» WHAT THE TASK REQUIRES
In the records below, find the line that contains "správně nebo káva protéká jen velmi". Retype that line and all the lines after it through the end, leaving out the pictures.

[RECORDS Boundary: Start]

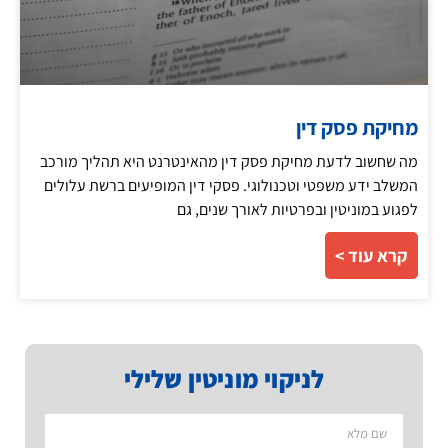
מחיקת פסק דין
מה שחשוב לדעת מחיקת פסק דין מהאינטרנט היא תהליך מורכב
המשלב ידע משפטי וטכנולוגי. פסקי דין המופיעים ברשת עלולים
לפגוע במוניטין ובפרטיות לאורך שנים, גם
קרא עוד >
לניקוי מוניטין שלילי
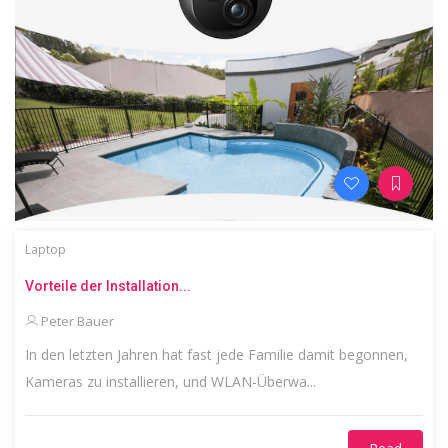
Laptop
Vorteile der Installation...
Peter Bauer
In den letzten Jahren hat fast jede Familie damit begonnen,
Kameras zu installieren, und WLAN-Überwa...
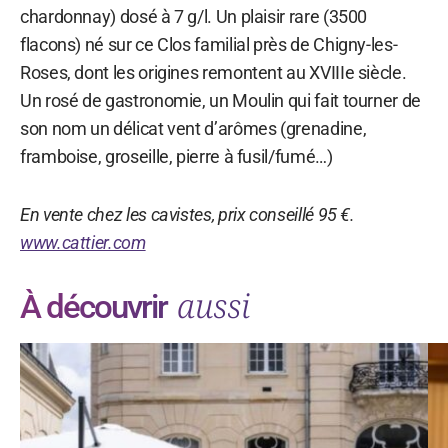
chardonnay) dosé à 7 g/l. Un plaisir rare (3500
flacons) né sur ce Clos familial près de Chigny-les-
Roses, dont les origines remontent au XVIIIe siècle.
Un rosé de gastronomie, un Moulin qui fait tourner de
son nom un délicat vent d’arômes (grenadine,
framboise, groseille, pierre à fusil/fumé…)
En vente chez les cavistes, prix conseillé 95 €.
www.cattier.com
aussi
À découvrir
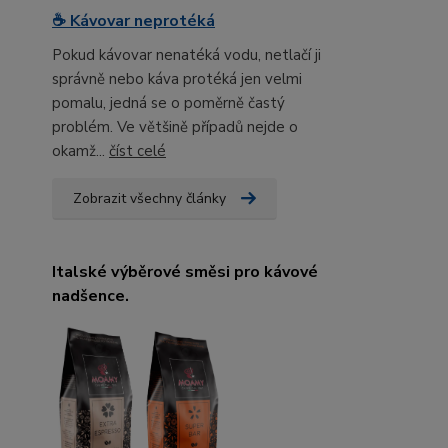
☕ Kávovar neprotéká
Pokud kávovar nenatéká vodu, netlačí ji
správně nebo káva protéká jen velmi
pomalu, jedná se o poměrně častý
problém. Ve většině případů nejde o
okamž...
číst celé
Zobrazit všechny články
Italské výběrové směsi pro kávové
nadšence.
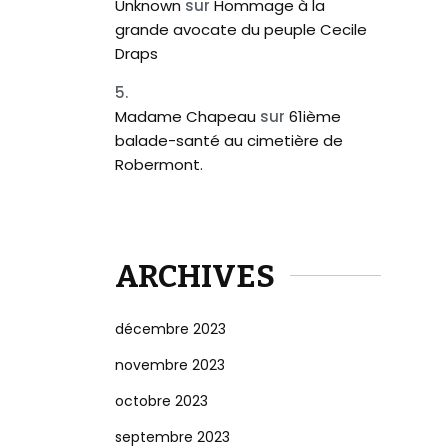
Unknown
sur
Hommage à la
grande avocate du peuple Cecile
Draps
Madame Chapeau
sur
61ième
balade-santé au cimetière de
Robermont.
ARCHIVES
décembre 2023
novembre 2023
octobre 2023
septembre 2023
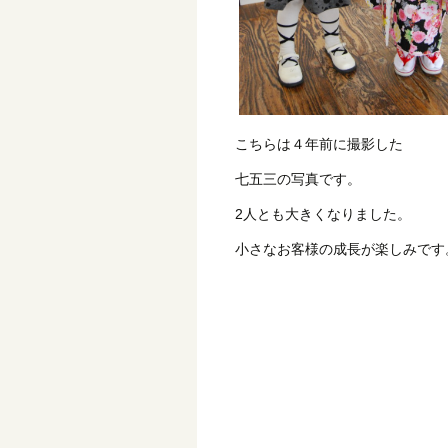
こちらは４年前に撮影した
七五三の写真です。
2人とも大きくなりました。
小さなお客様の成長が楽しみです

[RECORDS Boundary: End]

» RESULT
správně nebo káva protéká jen velmi
pomalu, jedná se o poměrně častý
problém. Ve většině případů nejde o
okamž...
číst celé
Zobrazit všechny články
Italské výběrové směsi pro kávové
nadšence.
Unknown
sur
Hommage à la
grande avocate du peuple Cecile
Draps
Madame Chapeau
sur
61ième
balade-santé au cimetière de
Robermont.
ARCHIVES
décembre 2023
novembre 2023
octobre 2023
septembre 2023
こちらは４年前に撮影した
七五三の写真です。
2人とも大きくなりました。
小さなお客様の成長が楽しみです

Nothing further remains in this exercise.